Depression and Suicide: Societies Problem


Saturday, June 20, 2015

                Depression and mental illness is not a subject that normally gets a whole lot of main stream attention.  Until it is in your face and won’t get out.  I have been keeping up to date with the stories in France about Lubitz and the terrible thing that he did.  I have read articles from “experts” on every subject that could possibly have anything to do with the crash.  Except for one.  I have not heard from a single person that actually knows what it is like to be an ordinary person who suffers from depression; or any other mental illness for that matter.  You can show me all of the degrees you want, but until you have experienced it you might as well throw those papers in the trash (no disrespect).  So here is a quick rundown of my resume:

                I have had problems with Obsessive Compulsive Disorder since I can remember.  Officially diagnosed at 15, I was promptly put on medication which I still have to take 15 years later.  I also started to suffer from depression around the age of 10.  My moods and behavior deteriorated to the point that every day of my life became devastating to myself and the people around me.  Much of the depression is a direct consequence of the ocd, but somehow that does not seem to make it any happier.

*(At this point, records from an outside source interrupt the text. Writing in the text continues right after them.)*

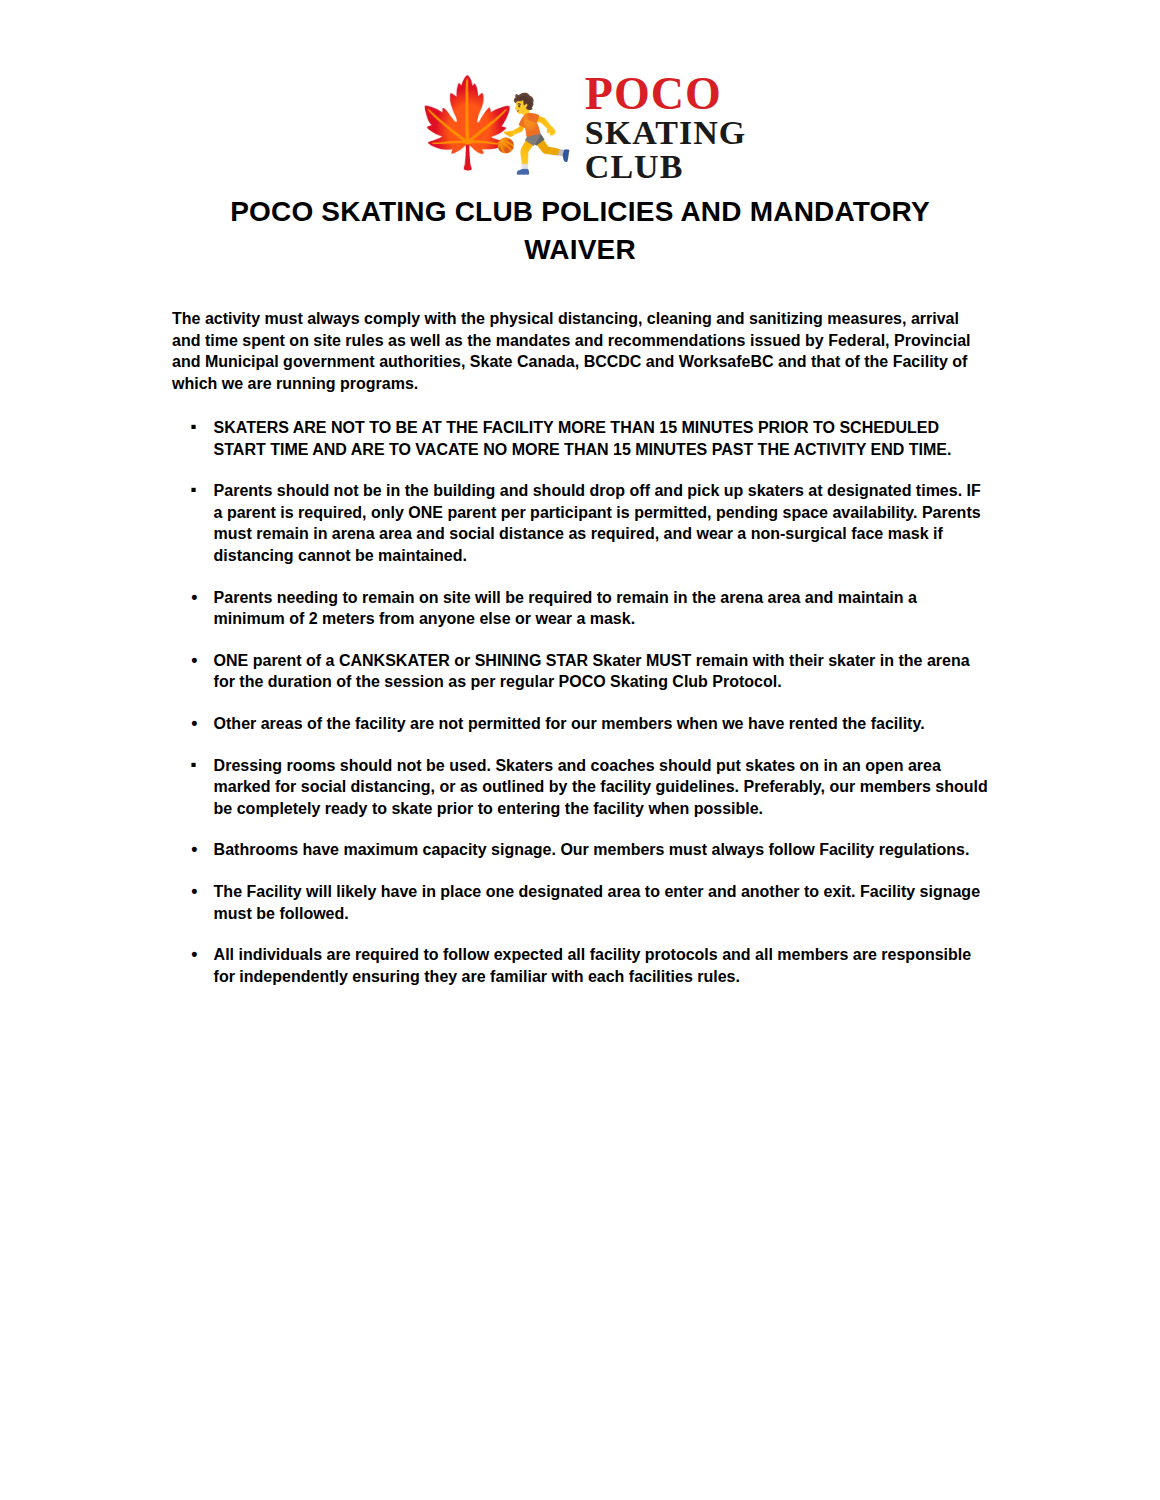🍁⛹
POCO
SKATING
CLUB
POCO SKATING CLUB POLICIES AND MANDATORY WAIVER
The activity must always comply with the physical distancing, cleaning and sanitizing measures, arrival and time spent on site rules as well as the mandates and recommendations issued by Federal, Provincial and Municipal government authorities, Skate Canada, BCCDC and WorksafeBC and that of the Facility of which we are running programs.
SKATERS ARE NOT TO BE AT THE FACILITY MORE THAN 15 MINUTES PRIOR TO SCHEDULED START TIME AND ARE TO VACATE NO MORE THAN 15 MINUTES PAST THE ACTIVITY END TIME.
Parents should not be in the building and should drop off and pick up skaters at designated times. IF a parent is required, only ONE parent per participant is permitted, pending space availability. Parents must remain in arena area and social distance as required, and wear a non-surgical face mask if distancing cannot be maintained.
Parents needing to remain on site will be required to remain in the arena area and maintain a minimum of 2 meters from anyone else or wear a mask.
ONE parent of a CANKSKATER or SHINING STAR Skater MUST remain with their skater in the arena for the duration of the session as per regular POCO Skating Club Protocol.
Other areas of the facility are not permitted for our members when we have rented the facility.
Dressing rooms should not be used. Skaters and coaches should put skates on in an open area marked for social distancing, or as outlined by the facility guidelines. Preferably, our members should be completely ready to skate prior to entering the facility when possible.
Bathrooms have maximum capacity signage. Our members must always follow Facility regulations.
The Facility will likely have in place one designated area to enter and another to exit. Facility signage must be followed.
All individuals are required to follow expected all facility protocols and all members are responsible for independently ensuring they are familiar with each facilities rules.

                Am I proud of that resume?  Not particularly.  In fact, I have gone to great lengths over the course of my life to hide those things.  Everything from hiding my medications to trying to make my rituals look like normal behavior, it is all extremely stressful.  I generally only tell the people that I live with about these problems (eventually they would start asking questions anyways) and only on occasion will I discuss them unless something is really bothering me.  Once people notice that those pills that you take every morning are anti-depressants, their general demeanor towards you changes; at least for a little while.  They certainly cannot be blamed.  Anti-depressants are prescribed for a whole list of things.  But there is a huge portion of that list that has a heavy stigma attached to it.  The general nature of the problems that I have make it unthinkable to disclose this information to a large number of people.  Especially the people that I depend on for money.

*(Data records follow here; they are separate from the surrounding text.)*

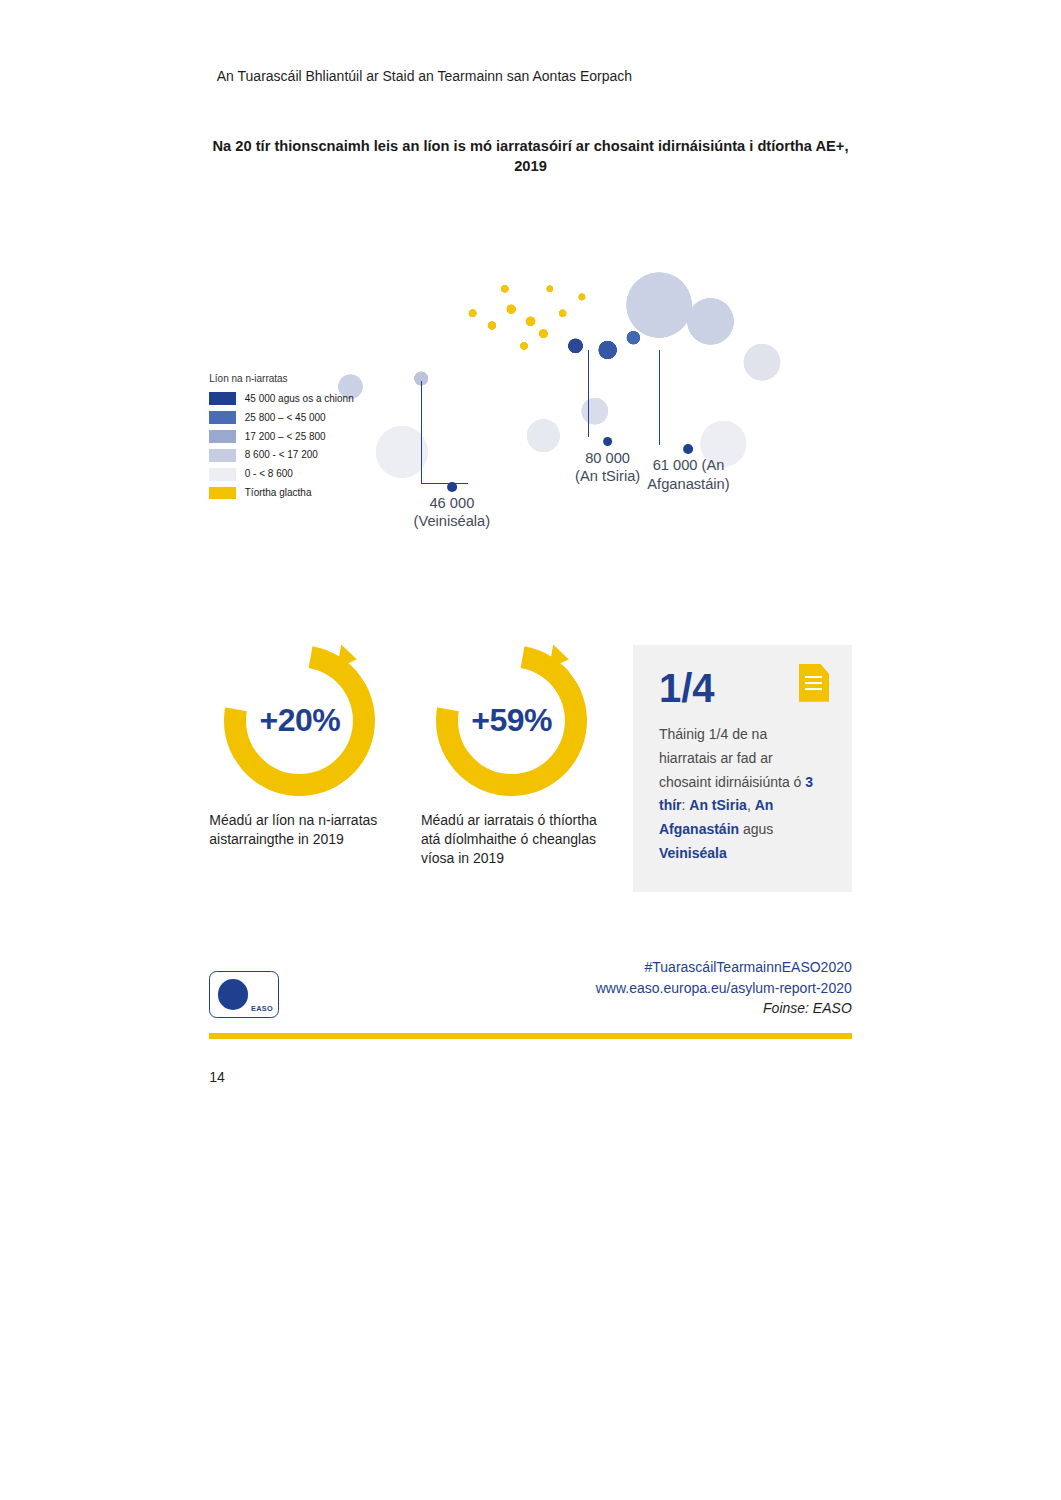An Tuarascáil Bhliantúil ar Staid an Tearmainn san Aontas Eorpach
Na 20 tír thionscnaimh leis an líon is mó iarratasóirí ar chosaint idirnáisiúnta i dtíortha AE+, 2019
Líon na n-iarratas
45 000 agus os a chionn
25 800 – < 45 000
17 200 – < 25 800
8 600 - < 17 200
0 - < 8 600
Tíortha glactha
46 000
(Veiniséala)
80 000
(An tSiria)
61 000 (An
Afganastáin)
+20%
Méadú ar líon na n-iarratas aistarraingthe in 2019
+59%
Méadú ar iarratais ó thíortha atá díolmhaithe ó cheanglas víosa in 2019
1/4
Tháinig 1/4 de na hiarratais ar fad ar chosaint idirnáisiúnta ó 3 thír: An tSiria, An Afganastáin agus Veiniséala
#TuarascáilTearmainnEASO2020
www.easo.europa.eu/asylum-report-2020
Foinse: EASO
14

                So am I surprised that Lubitz did not tell his employers that he suffered from severe depression?  More than that, am I surprised that he never disclosed his suicidal tendencies in the past?  I would be shocked if he had given his employers a heads up on that.  Not that I am condoning his actions.  On the contrary, I find what Mr. Lubitz did to be selfish and despicable.  But if you have never had to deal with keeping such a painful secret your entire life, you probably don’t understand what it is like to worry about being discovered; well that and the actual problem itself.  When your symptoms are bad (which can be a very significant portion of your life) and you have to go through the motions to make it look like you don’t want to shrivel up and die, it compounds that feeling by a factor of multiple degrees.  But you cannot let it show to the people that you work with.  You cannot disclose it to the HR department.  There are laws to protect people like me, but a significant amount of time and money has gone into figuring out how to get around those laws.  Would I be dismissed from my current position if my employer was aware of my problems?  Probably not, in fact a lot of things would probably start to make a little more sense to them.  But I would probably feel differently if I was a pilot.  But regardless, I am not particularly interested in finding out. 

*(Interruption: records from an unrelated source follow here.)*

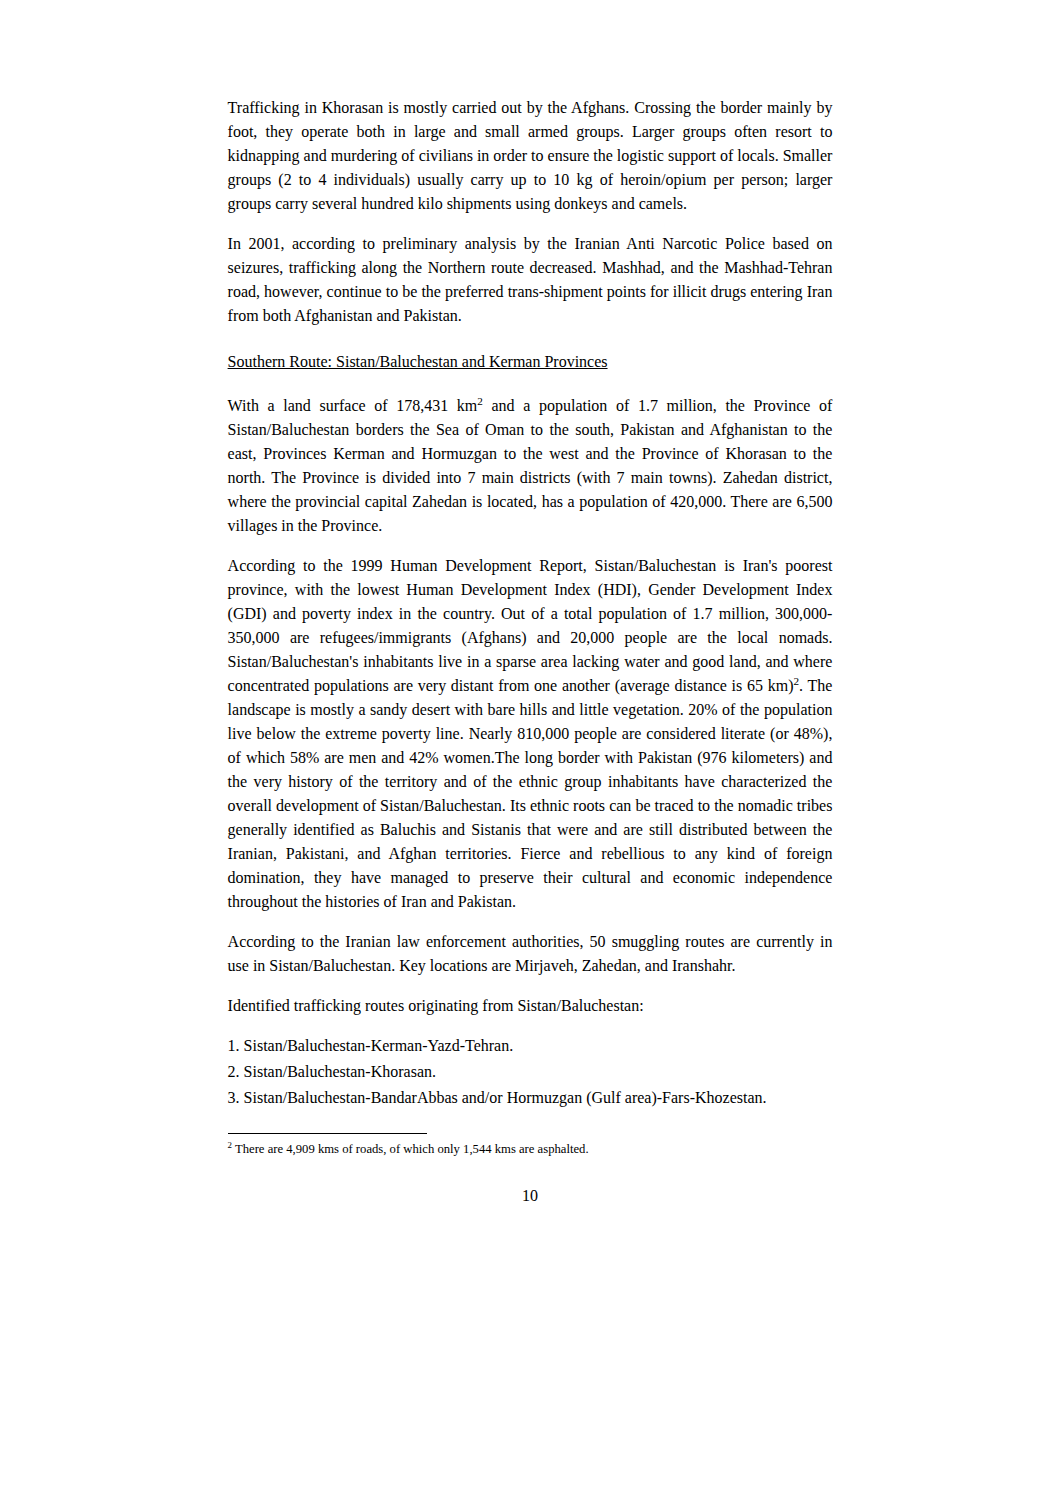Trafficking in Khorasan is mostly carried out by the Afghans. Crossing the border mainly by foot, they operate both in large and small armed groups. Larger groups often resort to kidnapping and murdering of civilians in order to ensure the logistic support of locals. Smaller groups (2 to 4 individuals) usually carry up to 10 kg of heroin/opium per person; larger groups carry several hundred kilo shipments using donkeys and camels.
In 2001, according to preliminary analysis by the Iranian Anti Narcotic Police based on seizures, trafficking along the Northern route decreased. Mashhad, and the Mashhad-Tehran road, however, continue to be the preferred trans-shipment points for illicit drugs entering Iran from both Afghanistan and Pakistan.
Southern Route: Sistan/Baluchestan and Kerman Provinces
With a land surface of 178,431 km2 and a population of 1.7 million, the Province of Sistan/Baluchestan borders the Sea of Oman to the south, Pakistan and Afghanistan to the east, Provinces Kerman and Hormuzgan to the west and the Province of Khorasan to the north. The Province is divided into 7 main districts (with 7 main towns). Zahedan district, where the provincial capital Zahedan is located, has a population of 420,000. There are 6,500 villages in the Province.
According to the 1999 Human Development Report, Sistan/Baluchestan is Iran's poorest province, with the lowest Human Development Index (HDI), Gender Development Index (GDI) and poverty index in the country. Out of a total population of 1.7 million, 300,000-350,000 are refugees/immigrants (Afghans) and 20,000 people are the local nomads. Sistan/Baluchestan's inhabitants live in a sparse area lacking water and good land, and where concentrated populations are very distant from one another (average distance is 65 km)2. The landscape is mostly a sandy desert with bare hills and little vegetation. 20% of the population live below the extreme poverty line. Nearly 810,000 people are considered literate (or 48%), of which 58% are men and 42% women.The long border with Pakistan (976 kilometers) and the very history of the territory and of the ethnic group inhabitants have characterized the overall development of Sistan/Baluchestan. Its ethnic roots can be traced to the nomadic tribes generally identified as Baluchis and Sistanis that were and are still distributed between the Iranian, Pakistani, and Afghan territories. Fierce and rebellious to any kind of foreign domination, they have managed to preserve their cultural and economic independence throughout the histories of Iran and Pakistan.
According to the Iranian law enforcement authorities, 50 smuggling routes are currently in use in Sistan/Baluchestan. Key locations are Mirjaveh, Zahedan, and Iranshahr.
Identified trafficking routes originating from Sistan/Baluchestan:
1. Sistan/Baluchestan-Kerman-Yazd-Tehran.
2. Sistan/Baluchestan-Khorasan.
3. Sistan/Baluchestan-BandarAbbas and/or Hormuzgan (Gulf area)-Fars-Khozestan.
2 There are 4,909 kms of roads, of which only 1,544 kms are asphalted.
10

                Of course I do not think that people who are actively suicidal or who are showing any suicidal tendencies should be put behind the wheel of any heavy machinery, but telling anybody that you have been thinking about suicide automatically brings repercussions.  And it just so happens that those repercussions are the things that terrify you the most; drawing attention to yourself and your problems.  Where is Kevin?  He did not show up for work today.  Turns out Kevin has been placed in a facility for 24 hour observation.  Oh I am sure it is nothing…  Can anybody see why that would be frightening to someone that wants more than anything to hide those problems? 

                Are there solutions?  In most cases yes.  With weekly therapy, medication, and regular monitoring I would have been happy to have Mr. Lubitz be my co-pilot.  People that suffer with these problems can be a liability in certain cases, especially when the symptoms are at their worst, but we make accommodations for physically and mentally handicapped people.  Maybe it is time to start making accommodations for emotionally handicapped people as well; aside from displacing them from the most normal life they can hope for.  A little bit of understanding and help could have helped prevent this and many other suicides.  It would certainly change my life and make it much better.  It probably would have done the same for Mr. Lubitz and the people on his plane.